A reagent kit used in the protein functional activation (refolding) operation / process for preparing and activating the high-order structure of an inactive protein due to disorder of the higher-order structure, and having a BEA structure zeolite (zeolite beta) refolding agent comprising), protein refolding kit comprising a protein denaturing agent and a pH adjusting agent as a basic component.
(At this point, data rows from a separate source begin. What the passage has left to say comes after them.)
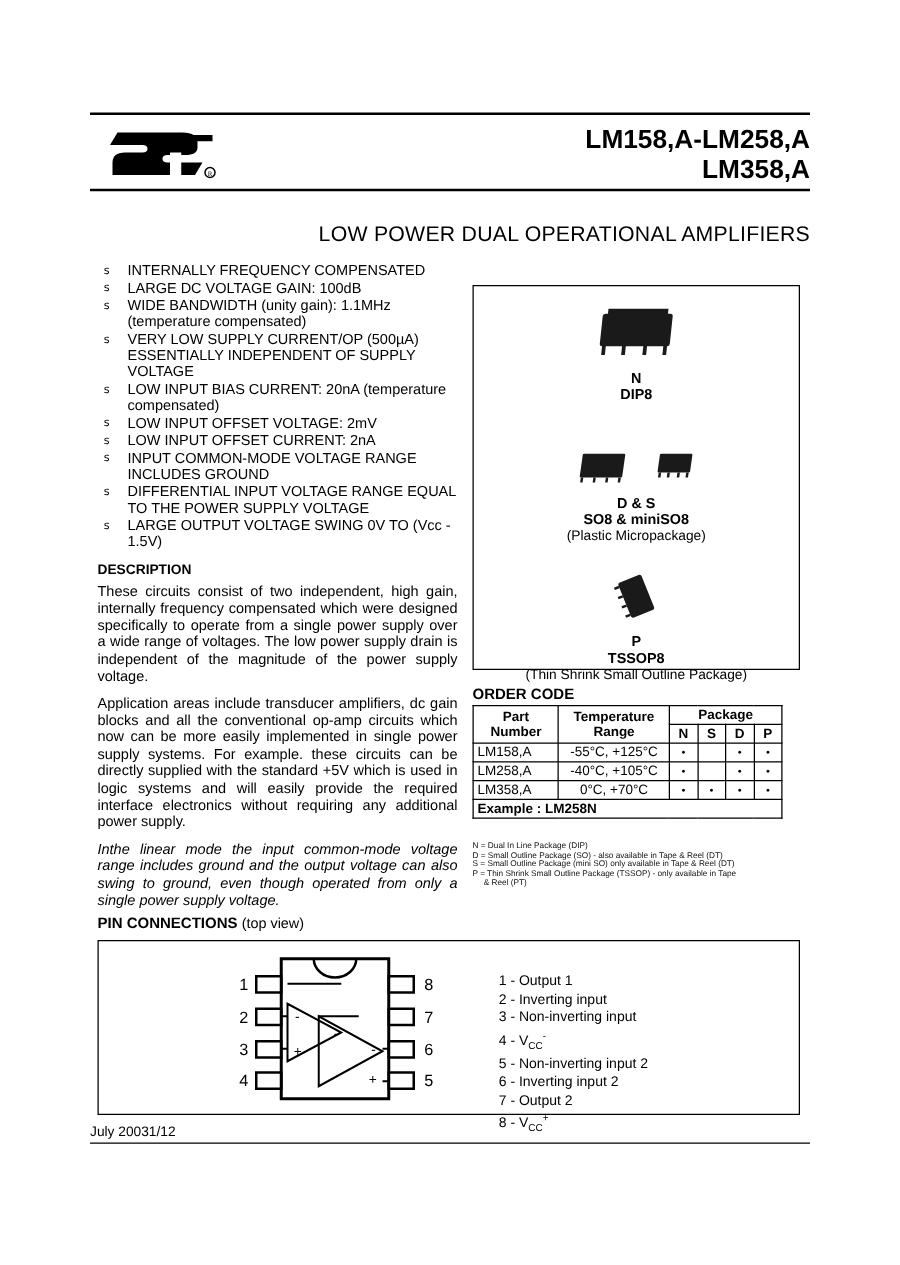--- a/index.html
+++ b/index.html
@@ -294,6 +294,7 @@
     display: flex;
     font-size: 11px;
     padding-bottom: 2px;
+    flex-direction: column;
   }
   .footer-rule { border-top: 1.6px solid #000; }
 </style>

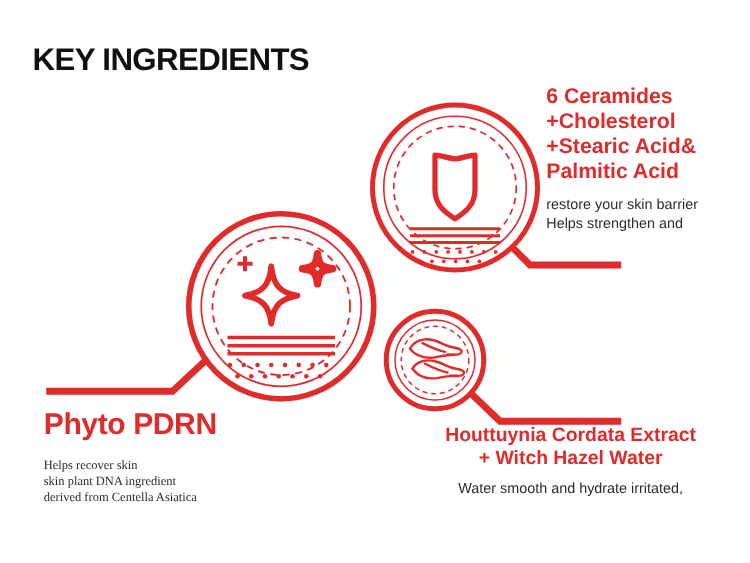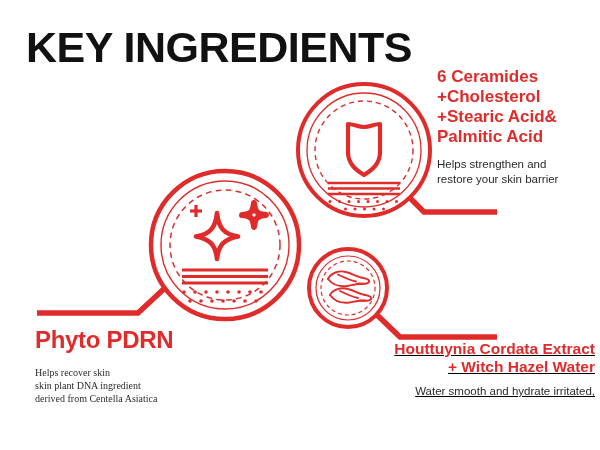--- a/index.html
+++ b/index.html
@@ -30,8 +30,8 @@
   .title {
     position: absolute;
     left: 26px;
-    top: 26px;
-    font-size: 43px;
+    top: 36px;
+    font-size: 25px;
     font-weight: bold;
     letter-spacing: -0.5px;
     color: #111111;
Kit, to the upper Kimoto present components, further characterized in that it is constituted Protein S-S bridge formation inhibitor, from one or a combination comprising two or more of the surfactants and refolding factor The refolding kit according to claim 1.   The refolding kit according to claim 1 or 2, wherein the framework structure of zeolite beta contains silicon, oxygen, and one or more other elements.   The refolding kit according to any one of claims 1 to 3, wherein the framework structure of zeolite beta is composed only of silicon and oxygen, or silicon, aluminum and oxygen.   The refolding kit according to any one of claims 1 to 4, wherein the zeolite beta contains ammoniums.   The refolding kit according to claim 5, wherein the ammonium is an ammonium ion, an organic amine, and / or an acid amide.   The refolding kit according to claim 6, wherein the organic amine is tetraalkylammonium.   The refolding kit according to any one of claims 2 to 7, wherein the protein denaturing agent in the kit is guanidine hydrochloride.   9. The pH adjusting agent in the kit is trisaminomethane trihydrochloride (TrisHCl) and / or 4- (2-hydroxyethyl) -1-piperazine ethanesulfonic acid (HEPES). The refolding kit according to any one of the above.   The refolding kit according to any one of claims 2 to 9, wherein the protein SS crosslinking inhibitor in the kit is 2-mercaptoethanol, dithiothreitol, cystine or thiophenol.   The kit consists of a solution consisting of HEPES, alkali halide, 2-mercaptoethanol, refolding factor and surfactant (refolding buffer), the above refolding agent, guanidine hydrochloride, TrisHCl and 2-mercaptoethanol. Or a kit comprising the refolding buffer, the refolding agent, guanidine hydrochloride, TrisHCl, 2-mercaptoethanol, and an alkali halide. Folding kit.